Elle a été missionnée pour cacher l'échec diplomatique et politique de son frère, en ayant un langage très accusateur et très violent vis-à-vis de la "perfidie" des États-Unis et de la "perfidie" de la Corée du Sud, reprenant un narratif traditionnel sur une Corée du Sud qui serait aux ordres des États-Unis etc. C’est un rôle très important.

Le Daily NK, avec le soutien de l'ambassade du Canada en République de Corée, a mené une enquête auprès de 40 femmes nord-coréennes à l'intérieur et à l’extérieur du pays : elles relatent des faits de violences sexuelles et de chantage sexuel par des fonctionnaires. Est-ce un phénomène que vous avez pu constater ?

Vous êtes dans un régime corrompu où il n’y a pas beaucoup de transparence, de surveillance et où vous avez effectivement des personnes en situation de pouvoir qui peuvent abuser des femmes en leur demandant des faveurs. Le régime, par définition, ne protège pas les individus puisqu’en Corée du Nord on manque de tout, donc comment obtenir certaines choses si ce n'est par la corruption, par le petit billet ou les faveurs que l'on sollicite et que l'on consent ?

Il y a beaucoup de cas documentés sur cette nouvelle catégorie sociale des "femmes entrepreneures" en Corée du Nord : des femmes autorisées à avoir quelques activités commerçantes, et qui ont donc besoin d’obtenir certaines autorisations.

Dans ces cas-là, elles font face au bon vouloir de certains fonctionnaires, que ce soit de police ou des autres fonctions publiques, et sont vulnérables. Toutefois c’est une société patriarcale et ces femmes ont des maris, des pères à leurs côtés, donc je ne sais pas si c'est quelque chose qui est systémique dans la société nord-coréenne.

Quel est le sort des femmes qui fuient le pays ?

Il y a encore d’autres problématiques qui attendent les femmes qui fuient, je pense notamment au trafic de femmes à la frontière avec la Chine. De l’autre côté des barbelés, il y a des paysans chinois qui ne trouvent pas d’épouses, et il est donc très fréquent chez eux de se marier à une femme nord-coréenne réfugiée dans le besoin, d'avoir des enfants avec elle, sans qu'elle ait elle-même de statut.

Elle n’obtiendra jamais la nationalité chinoise, et un retour dans son pays serait synonyme de camp de travail.
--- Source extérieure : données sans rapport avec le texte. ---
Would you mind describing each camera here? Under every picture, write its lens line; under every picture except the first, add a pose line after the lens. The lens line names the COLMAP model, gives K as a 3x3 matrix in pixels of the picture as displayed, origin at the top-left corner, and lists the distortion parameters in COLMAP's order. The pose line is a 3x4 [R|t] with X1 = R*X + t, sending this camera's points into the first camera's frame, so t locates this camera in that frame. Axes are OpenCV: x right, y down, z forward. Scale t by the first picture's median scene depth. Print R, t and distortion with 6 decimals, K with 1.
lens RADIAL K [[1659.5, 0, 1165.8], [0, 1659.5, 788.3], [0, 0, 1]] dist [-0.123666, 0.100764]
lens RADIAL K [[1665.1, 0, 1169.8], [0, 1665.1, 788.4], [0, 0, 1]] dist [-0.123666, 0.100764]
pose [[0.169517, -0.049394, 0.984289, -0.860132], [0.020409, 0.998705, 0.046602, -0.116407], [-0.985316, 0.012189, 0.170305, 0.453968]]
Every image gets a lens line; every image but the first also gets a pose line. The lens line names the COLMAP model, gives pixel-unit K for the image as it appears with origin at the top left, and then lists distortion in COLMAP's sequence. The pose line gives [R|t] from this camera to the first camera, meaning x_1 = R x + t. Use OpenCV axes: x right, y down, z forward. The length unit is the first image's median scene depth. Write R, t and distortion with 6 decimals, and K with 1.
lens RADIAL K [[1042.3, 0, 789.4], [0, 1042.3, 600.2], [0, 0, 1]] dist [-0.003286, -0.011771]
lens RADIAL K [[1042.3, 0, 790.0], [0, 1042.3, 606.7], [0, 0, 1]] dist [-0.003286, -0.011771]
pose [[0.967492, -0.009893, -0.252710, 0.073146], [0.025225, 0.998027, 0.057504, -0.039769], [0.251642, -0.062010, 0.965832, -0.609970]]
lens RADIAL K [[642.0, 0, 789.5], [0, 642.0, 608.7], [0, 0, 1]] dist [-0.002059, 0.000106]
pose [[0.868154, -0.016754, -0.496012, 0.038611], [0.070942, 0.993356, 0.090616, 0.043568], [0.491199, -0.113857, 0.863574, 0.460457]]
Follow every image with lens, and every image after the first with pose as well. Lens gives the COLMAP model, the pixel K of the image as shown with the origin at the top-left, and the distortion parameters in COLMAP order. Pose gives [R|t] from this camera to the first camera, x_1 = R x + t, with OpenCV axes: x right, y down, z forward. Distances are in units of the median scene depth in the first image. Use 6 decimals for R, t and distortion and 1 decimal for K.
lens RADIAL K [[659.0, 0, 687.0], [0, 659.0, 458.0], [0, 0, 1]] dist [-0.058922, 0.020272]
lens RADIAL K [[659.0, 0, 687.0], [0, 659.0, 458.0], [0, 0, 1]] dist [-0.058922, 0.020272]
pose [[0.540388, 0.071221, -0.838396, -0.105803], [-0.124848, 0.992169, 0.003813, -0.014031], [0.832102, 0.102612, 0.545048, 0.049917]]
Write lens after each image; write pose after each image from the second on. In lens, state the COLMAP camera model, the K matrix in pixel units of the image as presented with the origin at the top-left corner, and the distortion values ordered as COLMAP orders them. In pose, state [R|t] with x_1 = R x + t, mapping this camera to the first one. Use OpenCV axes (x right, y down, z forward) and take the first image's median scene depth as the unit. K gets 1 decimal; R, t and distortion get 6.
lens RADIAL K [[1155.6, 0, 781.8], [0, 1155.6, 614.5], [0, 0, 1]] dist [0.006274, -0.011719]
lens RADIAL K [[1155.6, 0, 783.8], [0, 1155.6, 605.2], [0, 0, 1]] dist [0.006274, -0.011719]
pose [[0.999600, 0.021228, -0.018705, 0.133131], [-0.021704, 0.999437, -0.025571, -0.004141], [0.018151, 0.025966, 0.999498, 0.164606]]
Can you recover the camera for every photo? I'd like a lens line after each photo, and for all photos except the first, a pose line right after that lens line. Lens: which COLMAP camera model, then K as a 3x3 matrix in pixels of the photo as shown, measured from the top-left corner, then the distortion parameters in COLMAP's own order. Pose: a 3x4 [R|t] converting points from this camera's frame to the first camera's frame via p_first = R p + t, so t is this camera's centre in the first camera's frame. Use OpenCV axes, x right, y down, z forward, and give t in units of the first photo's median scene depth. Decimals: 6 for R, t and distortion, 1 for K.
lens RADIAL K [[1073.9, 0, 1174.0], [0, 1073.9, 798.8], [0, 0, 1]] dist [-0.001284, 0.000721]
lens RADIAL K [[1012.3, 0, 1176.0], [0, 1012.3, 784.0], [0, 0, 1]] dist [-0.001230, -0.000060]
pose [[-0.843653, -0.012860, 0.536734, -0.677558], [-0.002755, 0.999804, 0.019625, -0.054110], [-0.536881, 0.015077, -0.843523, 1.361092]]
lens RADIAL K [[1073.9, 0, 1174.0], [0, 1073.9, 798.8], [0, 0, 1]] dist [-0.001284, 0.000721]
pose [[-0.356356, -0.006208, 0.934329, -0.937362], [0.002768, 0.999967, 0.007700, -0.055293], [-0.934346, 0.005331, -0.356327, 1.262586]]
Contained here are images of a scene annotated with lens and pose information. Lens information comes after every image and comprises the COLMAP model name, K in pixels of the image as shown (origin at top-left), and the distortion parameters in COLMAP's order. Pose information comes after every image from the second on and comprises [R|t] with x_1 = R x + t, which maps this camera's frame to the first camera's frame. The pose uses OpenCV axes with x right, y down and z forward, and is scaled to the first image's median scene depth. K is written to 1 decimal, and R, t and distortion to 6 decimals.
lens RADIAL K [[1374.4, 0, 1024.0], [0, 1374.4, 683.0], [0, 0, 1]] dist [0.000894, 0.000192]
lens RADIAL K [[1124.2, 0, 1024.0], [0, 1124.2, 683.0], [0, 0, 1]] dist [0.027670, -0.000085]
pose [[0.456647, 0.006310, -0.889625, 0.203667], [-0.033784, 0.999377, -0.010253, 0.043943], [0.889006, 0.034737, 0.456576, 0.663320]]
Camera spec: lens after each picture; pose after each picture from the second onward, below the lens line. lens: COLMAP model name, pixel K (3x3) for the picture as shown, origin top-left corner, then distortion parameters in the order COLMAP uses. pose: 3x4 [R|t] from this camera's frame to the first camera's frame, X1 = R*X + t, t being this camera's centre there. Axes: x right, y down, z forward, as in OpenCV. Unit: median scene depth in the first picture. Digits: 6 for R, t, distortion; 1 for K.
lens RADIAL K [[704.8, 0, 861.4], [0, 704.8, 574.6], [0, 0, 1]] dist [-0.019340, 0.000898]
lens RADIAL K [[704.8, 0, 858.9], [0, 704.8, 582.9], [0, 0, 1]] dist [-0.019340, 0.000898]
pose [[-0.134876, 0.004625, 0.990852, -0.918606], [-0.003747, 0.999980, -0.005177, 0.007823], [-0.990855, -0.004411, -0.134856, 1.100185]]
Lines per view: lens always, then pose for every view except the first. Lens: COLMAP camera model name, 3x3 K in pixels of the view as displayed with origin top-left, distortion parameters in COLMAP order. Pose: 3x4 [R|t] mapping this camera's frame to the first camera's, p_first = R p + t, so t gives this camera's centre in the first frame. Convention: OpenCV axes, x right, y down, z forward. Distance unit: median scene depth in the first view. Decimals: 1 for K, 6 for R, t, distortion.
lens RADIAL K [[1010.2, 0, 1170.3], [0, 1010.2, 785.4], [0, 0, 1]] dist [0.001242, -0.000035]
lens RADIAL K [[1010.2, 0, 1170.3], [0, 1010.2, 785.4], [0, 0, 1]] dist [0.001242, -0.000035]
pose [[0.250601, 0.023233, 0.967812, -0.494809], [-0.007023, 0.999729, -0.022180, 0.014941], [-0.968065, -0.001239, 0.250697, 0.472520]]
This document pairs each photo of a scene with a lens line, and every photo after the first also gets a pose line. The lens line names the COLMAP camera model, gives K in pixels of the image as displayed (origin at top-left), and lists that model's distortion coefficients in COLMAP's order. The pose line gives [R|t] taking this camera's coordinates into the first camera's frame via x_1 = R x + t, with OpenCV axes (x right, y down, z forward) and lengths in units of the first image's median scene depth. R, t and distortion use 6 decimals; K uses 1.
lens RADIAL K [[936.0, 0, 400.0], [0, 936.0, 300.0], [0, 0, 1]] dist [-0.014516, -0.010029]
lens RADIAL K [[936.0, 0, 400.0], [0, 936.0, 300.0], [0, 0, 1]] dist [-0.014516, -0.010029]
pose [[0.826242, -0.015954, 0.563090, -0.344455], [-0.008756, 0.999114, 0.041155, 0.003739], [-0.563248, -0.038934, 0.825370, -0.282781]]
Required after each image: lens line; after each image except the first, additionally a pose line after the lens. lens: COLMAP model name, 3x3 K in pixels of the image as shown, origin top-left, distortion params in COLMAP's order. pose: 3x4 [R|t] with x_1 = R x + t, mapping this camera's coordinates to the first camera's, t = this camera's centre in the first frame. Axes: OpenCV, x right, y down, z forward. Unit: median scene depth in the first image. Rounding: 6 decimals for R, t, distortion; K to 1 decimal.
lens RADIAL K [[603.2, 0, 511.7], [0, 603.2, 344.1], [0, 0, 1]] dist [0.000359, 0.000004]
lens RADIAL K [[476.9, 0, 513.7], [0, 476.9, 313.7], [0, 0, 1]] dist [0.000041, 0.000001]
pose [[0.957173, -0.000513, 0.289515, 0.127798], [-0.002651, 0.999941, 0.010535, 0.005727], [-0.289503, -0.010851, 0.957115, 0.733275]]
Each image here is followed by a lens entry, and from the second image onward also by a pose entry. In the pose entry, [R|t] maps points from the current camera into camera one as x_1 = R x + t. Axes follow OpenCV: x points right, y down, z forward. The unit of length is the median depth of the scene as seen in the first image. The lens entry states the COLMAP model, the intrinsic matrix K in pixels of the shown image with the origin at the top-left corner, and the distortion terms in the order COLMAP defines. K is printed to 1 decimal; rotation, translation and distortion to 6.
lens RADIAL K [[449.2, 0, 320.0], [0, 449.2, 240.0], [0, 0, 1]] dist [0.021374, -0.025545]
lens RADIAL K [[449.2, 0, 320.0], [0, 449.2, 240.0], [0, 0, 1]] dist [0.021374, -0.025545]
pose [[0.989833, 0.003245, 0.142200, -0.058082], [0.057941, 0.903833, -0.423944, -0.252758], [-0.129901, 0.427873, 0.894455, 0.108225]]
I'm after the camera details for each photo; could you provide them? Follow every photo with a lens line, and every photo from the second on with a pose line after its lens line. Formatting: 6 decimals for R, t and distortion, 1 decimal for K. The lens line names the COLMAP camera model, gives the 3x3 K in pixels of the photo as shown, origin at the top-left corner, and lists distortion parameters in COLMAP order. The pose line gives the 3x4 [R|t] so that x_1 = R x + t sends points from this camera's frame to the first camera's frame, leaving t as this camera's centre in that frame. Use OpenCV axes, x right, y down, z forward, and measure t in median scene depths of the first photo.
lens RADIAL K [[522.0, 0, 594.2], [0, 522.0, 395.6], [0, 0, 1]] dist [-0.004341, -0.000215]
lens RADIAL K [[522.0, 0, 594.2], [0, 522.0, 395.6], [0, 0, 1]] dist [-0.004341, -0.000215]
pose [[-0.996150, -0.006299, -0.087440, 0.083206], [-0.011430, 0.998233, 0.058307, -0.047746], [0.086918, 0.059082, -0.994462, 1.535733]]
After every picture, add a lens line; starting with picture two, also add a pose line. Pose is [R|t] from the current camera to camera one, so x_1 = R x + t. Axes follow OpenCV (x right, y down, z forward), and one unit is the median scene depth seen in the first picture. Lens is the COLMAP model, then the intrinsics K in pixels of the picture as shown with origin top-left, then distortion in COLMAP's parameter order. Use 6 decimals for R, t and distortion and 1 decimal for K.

Elle reste dans une situation de précarité, avec le sentiment de s'être "prostituée" en échange d'une vie meilleure et en échange d'une protection.

Donc effectivement la situation des femmes nord-coréennes, elle n’est pas très engageante si on considère qu’à l’intérieur du pays ou une fois dehors, elles sont parfois obligées de monnayer leur corps pour obtenir des autorisations de commercer, un permis de conduire ou alors pour assurer leur survie une fois en Chine.